## Exercise objective
Each entry must be written out again exactly as it stands.
======== Raw data
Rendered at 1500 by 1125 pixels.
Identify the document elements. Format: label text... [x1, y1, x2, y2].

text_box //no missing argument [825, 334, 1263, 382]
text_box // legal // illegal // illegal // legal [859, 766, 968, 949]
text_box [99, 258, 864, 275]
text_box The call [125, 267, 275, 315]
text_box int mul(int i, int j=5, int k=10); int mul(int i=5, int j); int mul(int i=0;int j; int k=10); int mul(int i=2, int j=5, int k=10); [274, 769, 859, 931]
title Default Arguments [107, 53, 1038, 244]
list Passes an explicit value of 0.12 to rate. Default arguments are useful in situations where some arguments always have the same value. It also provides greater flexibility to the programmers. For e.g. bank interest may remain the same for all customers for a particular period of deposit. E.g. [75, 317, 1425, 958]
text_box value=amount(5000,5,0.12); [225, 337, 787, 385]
================
## Result for this task
Rendered at 1500 by 1125 pixels.
Identify the document elements. Format: label text... [x1, y1, x2, y2].

text_box //no missing argument [825, 334, 1263, 382]
text_box // legal // illegal // illegal // legal [859, 766, 968, 949]
text_box [99, 258, 864, 275]
text_box The call [125, 267, 275, 315]
text_box int mul(int i, int j=5, int k=10); int mul(int i=5, int j); int mul(int i=0;int j; int k=10); int mul(int i=2, int j=5, int k=10); [274, 769, 859, 931]
title Default Arguments [107, 53, 1038, 244]
list Passes an explicit value of 0.12 to rate. Default arguments are useful in situations where some arguments always have the same value. It also provides greater flexibility to the programmers. For e.g. bank interest may remain the same for all customers for a particular period of deposit. E.g. [75, 317, 1425, 958]
text_box value=amount(5000,5,0.12); [225, 337, 787, 385]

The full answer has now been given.